Tracheostomy in the PICU
- Indications: prolonged ventilatory dependence, failed extubation from anatomical UAO, bilateral vocal cord palsy, severe subglottic/tracheal stenosis, complex craniofacial syndrome requiring long-term airway support.
- Children with tracheostomy in the PICU require written emergency protocols at the bedside (tube size, inner diameter, length, emergency replacement procedure) and first-pass tube change should not occur before post-operative day 5-7.
- Humidification is mandatory; paediatric speaking valves (Passy-Muir) can be trialled once cuffless or deflated cuff in appropriate patients.
Chronic UAO Consequences
- Obstructive sleep apnoea: nocturnal hypoventilation, cor pulmonale, polycythaemia, growth failure.
- Recurrent aspiration pneumonia in laryngeal/vocal cord pathology.

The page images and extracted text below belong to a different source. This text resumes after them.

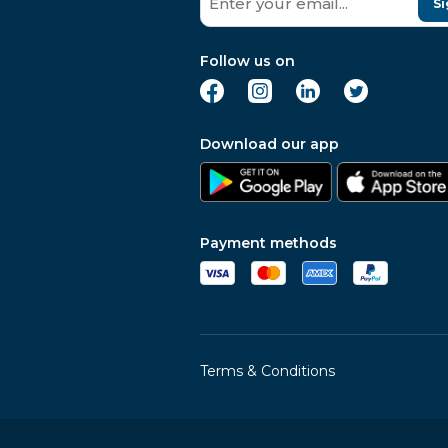
Si
Follow us on
Download our app
Payment methods
Terms & Conditions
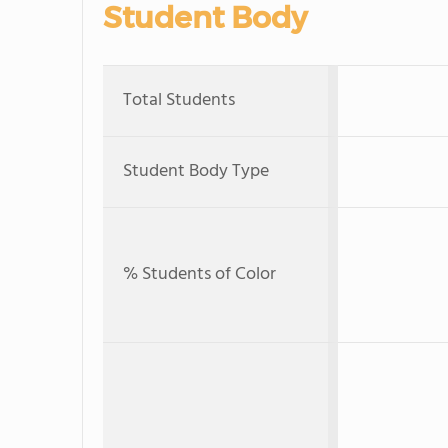
Student Body
Total Students
Student Body Type
% Students of Color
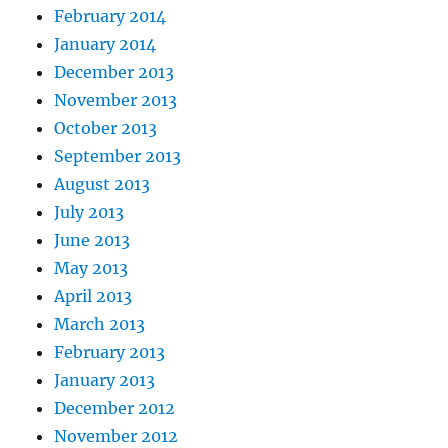
February 2014
January 2014
December 2013
November 2013
October 2013
September 2013
August 2013
July 2013
June 2013
May 2013
April 2013
March 2013
February 2013
January 2013
December 2012
November 2012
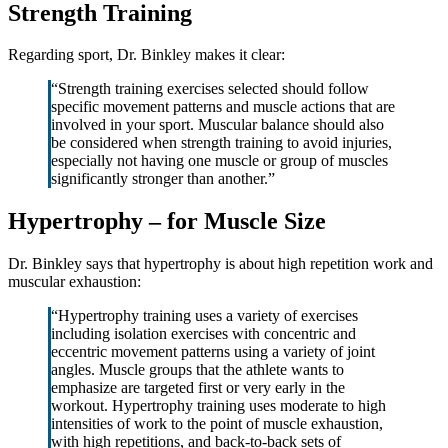
Strength Training
Regarding sport, Dr. Binkley makes it clear:
“Strength training exercises selected should follow
specific movement patterns and muscle actions that are
involved in your sport. Muscular balance should also
be considered when strength training to avoid injuries,
especially not having one muscle or group of muscles
significantly stronger than another.”
Hypertrophy – for Muscle Size
Dr. Binkley says that hypertrophy is about high repetition work and
muscular exhaustion:
“Hypertrophy training uses a variety of exercises
including isolation exercises with concentric and
eccentric movement patterns using a variety of joint
angles. Muscle groups that the athlete wants to
emphasize are targeted first or very early in the
workout. Hypertrophy training uses moderate to high
intensities of work to the point of muscle exhaustion,
with high repetitions, and back-to-back sets of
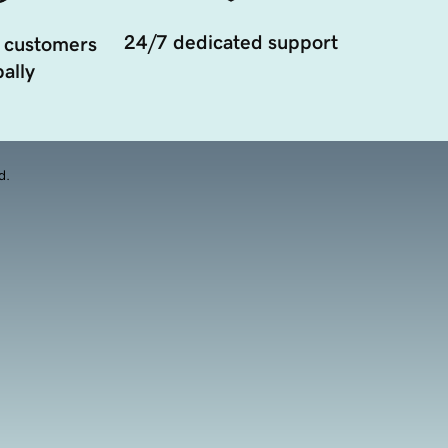
24/7 dedicated support
 customers
ally
d.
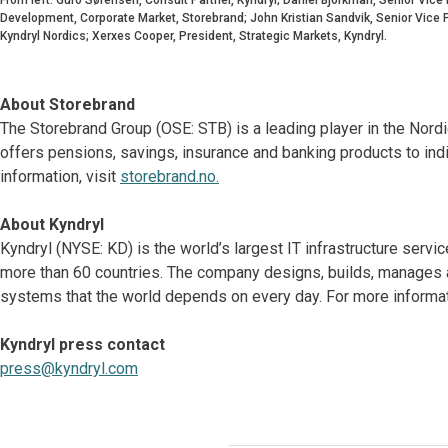
Development, Corporate Market, Storebrand; John Kristian Sandvik, Senior Vice P
Kyndryl Nordics; Xerxes Cooper, President, Strategic Markets, Kyndryl.
About Storebrand
The Storebrand Group (OSE: STB) is a leading player in the Nor
offers pensions, savings, insurance and banking products to ind
information, visit
storebrand.no.
About Kyndryl
Kyndryl (NYSE: KD) is the world’s largest IT infrastructure serv
more than 60 countries. The company designs, builds, manages 
systems that the world depends on every day. For more informati
Kyndryl press contact
press@kyndryl.com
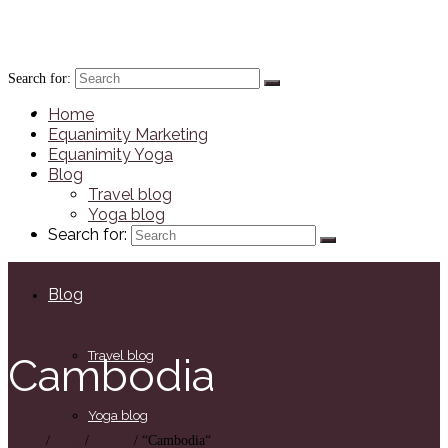
JennaRichards.co.uk
Search for:
Home
Home
Equanimity Marketing
Equanimity Yoga
Equanimity Marketing
Blog
Travel blog
Yoga blog
Equanimity Yoga
Search for:
Blog
Travel blog
Cambodia
Yoga blog
Home
/
Blog
/
Travel
/
“Cambodia“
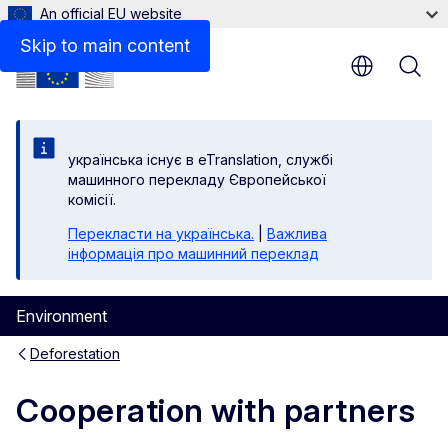
An official EU website
Related links
Skip to main content
yкраїнська існує в eTranslation, службі
машинного перекладу Європейської
комісії.
Перекласти на yкраїнська.
|
Важлива
інформація про машинний переклад
Environment
Deforestation
Cooperation with partners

- Feeding failure and failure to thrive in severe laryngomalacia and vocal cord palsy.
Key Viva and Hot-Case Framing
- "Stridor in a neonate from day 1": congenital structural cause until proven otherwise; arrange flexible nasolaryngoscopy and, if inconclusive, microlaryngoscopy/bronchoscopy under GA with ENT.
- "Child with expiratory wheeze not responding to bronchodilators": consider tracheomalacia, vascular ring, or intrathoracic airway anomaly; request dynamic CT and refer for bronchoscopy.
- "Post-cardiac-surgery hoarse cry and feeding difficulty": recurrent laryngeal nerve injury; arrange nasolaryngoscopy to confirm; thicken feeds; most recover within 6-12 months.
- "Infant with beard-distribution haemangioma and biphasic stridor": subglottic haemangioma until proven otherwise; start propranolol after echo to exclude cardiac contraindications; arrange urgent microlaryngoscopy.
- "Croup not responding to adrenaline and steroids": consider bacterial tracheitis, epiglottitis in unvaccinated child, or foreign body; prepare for intubation in a controlled setting.